Scientists at City of Hope, one of the largest cancer research and treatment organizations in the United States and a leading research center for diabetes and other life-threatening illnesses, have uncovered new molecular targets on a cell receptor that play a major role in cardiovascular regulation. The findings could lead to improved drugs for heart disease, an unfortunate side effect of some cancer therapies. Science Signaling published the study.

The City of Hope researchers led by Nagarajan Vaidehi, Ph.D., professor and chair of the Department of Computational and Quantitative Medicine within Beckman Research Institute of City of Hope, collaborating with a team at McGill University led by Stephane Laporte, Ph.D., revealed mechanisms on a receptor called Angiotensin II type 1, or AT1R, that allow hormones and drugs to transfer information on the cell surface.

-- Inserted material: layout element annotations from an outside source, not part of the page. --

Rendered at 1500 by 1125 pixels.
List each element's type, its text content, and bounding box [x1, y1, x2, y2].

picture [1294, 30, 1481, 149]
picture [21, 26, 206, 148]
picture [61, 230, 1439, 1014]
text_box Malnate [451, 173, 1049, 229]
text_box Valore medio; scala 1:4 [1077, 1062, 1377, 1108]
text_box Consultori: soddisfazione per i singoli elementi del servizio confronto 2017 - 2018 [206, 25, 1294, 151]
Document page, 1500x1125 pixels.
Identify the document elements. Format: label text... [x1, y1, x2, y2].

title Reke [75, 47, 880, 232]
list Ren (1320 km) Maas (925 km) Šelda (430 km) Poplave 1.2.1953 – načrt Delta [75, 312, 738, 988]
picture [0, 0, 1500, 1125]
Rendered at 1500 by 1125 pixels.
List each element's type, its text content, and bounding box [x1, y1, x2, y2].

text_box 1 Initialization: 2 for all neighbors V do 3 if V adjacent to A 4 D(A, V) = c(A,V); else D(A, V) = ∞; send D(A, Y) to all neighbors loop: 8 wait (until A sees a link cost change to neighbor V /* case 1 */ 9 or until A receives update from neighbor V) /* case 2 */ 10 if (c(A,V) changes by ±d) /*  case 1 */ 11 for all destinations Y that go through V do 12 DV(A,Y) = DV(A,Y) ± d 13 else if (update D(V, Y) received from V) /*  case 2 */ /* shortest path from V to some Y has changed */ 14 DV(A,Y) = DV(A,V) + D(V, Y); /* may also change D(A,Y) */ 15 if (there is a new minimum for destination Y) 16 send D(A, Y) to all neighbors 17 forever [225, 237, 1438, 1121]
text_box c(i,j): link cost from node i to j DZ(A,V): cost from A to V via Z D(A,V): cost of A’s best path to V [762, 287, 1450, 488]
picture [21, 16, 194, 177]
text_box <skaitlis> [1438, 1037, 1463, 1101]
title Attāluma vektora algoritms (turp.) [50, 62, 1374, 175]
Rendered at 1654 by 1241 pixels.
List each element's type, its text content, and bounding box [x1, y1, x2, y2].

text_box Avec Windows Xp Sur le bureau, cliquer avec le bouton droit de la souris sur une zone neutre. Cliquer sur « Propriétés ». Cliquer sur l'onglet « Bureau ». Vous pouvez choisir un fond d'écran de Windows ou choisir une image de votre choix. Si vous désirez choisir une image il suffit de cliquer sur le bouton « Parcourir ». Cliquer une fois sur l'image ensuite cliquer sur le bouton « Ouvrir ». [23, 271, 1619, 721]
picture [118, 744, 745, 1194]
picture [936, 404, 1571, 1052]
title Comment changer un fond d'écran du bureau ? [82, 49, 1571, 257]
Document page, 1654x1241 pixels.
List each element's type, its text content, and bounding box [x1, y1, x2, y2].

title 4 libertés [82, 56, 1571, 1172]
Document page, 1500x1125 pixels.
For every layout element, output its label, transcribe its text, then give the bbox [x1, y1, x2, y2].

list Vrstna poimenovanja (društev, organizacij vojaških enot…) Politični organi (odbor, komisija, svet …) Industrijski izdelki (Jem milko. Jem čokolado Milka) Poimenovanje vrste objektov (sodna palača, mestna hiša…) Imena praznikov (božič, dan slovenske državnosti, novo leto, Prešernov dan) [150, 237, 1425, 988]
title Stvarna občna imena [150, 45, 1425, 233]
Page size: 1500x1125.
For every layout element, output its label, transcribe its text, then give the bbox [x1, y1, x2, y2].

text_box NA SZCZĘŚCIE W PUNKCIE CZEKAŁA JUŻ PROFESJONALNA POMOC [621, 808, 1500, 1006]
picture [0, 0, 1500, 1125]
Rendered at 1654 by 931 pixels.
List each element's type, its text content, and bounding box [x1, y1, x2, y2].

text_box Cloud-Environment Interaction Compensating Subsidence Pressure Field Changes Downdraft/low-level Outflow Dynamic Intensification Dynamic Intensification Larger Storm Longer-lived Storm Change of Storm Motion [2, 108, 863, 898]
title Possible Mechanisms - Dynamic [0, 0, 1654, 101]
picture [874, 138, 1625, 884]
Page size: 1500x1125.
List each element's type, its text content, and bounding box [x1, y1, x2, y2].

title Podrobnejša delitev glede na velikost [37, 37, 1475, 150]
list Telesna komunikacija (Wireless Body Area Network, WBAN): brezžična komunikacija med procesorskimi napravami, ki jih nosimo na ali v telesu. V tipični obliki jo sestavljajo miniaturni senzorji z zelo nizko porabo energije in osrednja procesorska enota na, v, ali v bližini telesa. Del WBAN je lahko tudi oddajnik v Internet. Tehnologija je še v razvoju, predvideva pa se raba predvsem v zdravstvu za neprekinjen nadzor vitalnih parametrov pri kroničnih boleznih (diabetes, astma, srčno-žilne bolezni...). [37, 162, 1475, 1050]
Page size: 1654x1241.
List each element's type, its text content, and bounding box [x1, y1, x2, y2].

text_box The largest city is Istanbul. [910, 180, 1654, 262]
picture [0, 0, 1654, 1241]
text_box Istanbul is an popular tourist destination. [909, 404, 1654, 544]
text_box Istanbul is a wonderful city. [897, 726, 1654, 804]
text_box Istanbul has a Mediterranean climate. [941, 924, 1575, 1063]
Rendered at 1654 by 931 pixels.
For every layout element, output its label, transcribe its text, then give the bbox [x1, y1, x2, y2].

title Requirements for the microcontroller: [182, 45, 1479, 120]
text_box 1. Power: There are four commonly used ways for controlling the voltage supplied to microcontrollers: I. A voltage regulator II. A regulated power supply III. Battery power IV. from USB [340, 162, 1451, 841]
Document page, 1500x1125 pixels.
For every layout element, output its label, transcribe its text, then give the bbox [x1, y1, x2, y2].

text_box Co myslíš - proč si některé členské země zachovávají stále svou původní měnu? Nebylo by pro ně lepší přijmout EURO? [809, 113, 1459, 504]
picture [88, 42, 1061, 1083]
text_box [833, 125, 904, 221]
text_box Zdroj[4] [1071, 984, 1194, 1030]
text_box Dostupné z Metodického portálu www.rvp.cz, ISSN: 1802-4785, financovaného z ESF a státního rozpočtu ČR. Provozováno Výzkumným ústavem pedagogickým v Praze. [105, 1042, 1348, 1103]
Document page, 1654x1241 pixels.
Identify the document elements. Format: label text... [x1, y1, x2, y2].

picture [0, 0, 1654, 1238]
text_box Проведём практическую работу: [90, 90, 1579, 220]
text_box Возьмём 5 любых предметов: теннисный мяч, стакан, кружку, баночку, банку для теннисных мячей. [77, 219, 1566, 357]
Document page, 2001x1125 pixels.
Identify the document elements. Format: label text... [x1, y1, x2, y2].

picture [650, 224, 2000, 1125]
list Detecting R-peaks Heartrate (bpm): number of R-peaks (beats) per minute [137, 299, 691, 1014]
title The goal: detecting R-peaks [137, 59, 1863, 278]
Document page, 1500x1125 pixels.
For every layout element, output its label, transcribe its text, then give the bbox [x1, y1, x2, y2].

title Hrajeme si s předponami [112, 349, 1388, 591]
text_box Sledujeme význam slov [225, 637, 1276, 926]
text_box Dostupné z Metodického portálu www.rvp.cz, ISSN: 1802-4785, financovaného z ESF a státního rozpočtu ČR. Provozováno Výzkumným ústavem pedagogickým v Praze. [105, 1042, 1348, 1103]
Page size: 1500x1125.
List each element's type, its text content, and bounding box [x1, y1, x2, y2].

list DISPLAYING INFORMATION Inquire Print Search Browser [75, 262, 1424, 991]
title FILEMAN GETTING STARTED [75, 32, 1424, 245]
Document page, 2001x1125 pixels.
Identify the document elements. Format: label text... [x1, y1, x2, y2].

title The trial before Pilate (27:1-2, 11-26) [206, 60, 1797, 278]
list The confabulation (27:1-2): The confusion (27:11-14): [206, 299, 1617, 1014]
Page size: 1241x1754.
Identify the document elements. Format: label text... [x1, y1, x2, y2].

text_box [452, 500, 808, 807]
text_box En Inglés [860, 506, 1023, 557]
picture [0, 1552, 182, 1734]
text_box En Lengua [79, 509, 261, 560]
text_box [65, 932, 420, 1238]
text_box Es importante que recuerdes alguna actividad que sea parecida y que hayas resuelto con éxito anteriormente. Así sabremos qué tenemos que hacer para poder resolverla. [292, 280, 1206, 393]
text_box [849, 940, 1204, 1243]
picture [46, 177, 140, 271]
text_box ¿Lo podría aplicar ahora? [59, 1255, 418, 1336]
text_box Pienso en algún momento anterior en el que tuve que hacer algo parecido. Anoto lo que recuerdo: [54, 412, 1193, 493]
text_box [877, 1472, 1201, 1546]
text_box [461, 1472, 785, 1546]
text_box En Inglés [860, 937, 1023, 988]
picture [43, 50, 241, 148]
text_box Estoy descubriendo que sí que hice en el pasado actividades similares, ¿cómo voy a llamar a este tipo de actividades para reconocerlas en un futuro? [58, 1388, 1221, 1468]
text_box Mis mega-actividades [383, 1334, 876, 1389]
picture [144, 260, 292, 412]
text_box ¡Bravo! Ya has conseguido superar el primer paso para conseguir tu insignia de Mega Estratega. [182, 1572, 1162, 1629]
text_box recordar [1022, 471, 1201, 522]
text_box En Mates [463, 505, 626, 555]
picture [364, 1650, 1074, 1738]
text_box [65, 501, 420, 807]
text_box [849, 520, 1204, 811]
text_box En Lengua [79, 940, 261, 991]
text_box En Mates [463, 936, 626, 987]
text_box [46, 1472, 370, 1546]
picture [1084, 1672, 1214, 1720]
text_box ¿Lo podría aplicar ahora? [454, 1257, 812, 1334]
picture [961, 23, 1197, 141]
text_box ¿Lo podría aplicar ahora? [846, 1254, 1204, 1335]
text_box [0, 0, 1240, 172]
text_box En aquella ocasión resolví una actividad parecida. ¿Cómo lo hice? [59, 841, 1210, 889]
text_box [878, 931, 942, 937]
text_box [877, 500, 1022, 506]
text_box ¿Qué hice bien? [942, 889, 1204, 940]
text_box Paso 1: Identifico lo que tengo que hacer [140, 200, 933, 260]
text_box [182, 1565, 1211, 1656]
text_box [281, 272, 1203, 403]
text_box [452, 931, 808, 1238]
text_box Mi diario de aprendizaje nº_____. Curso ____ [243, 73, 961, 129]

Unraveling these communication pathways enable scientists to take the next step in designing targeted therapies for cardiovascular disease.

The study used a combination of computational methods and experiments to identify newer drug binding sites in the receptor AT1R that significantly expands the scope of potential targets for drug development, particularly new therapeutics that influence the activity of the receptor in heart disease.

"We identified previously unknown domains and mechanisms within AT1R that enable the receptor to bind with molecules and transmit specific signals. Our work strongly suggests these regions offer promising targets for new treatments for cardiovascular diseases," Vaidehi said. "Equally exciting, is the finding that multiple drug binding sites exist on these proteins that bind to AT1R, paving the way for us to develop a new class of medicines with less side effects for patients."

Current medicines act on the AT1R receptor to elicit specific cellular responses, but, until now, scientists have not decoded the mechanisms behind them. In this study, the team blended computational modeling with leading-edge approaches in structural biology and pharmacology to detect signaling within AT1R that dictates the receptor's responses to key intracellular pathways. Understanding the nuances behind this interaction will lay the foundation for researchers to design effective targeted therapies for cardiovascular diseases.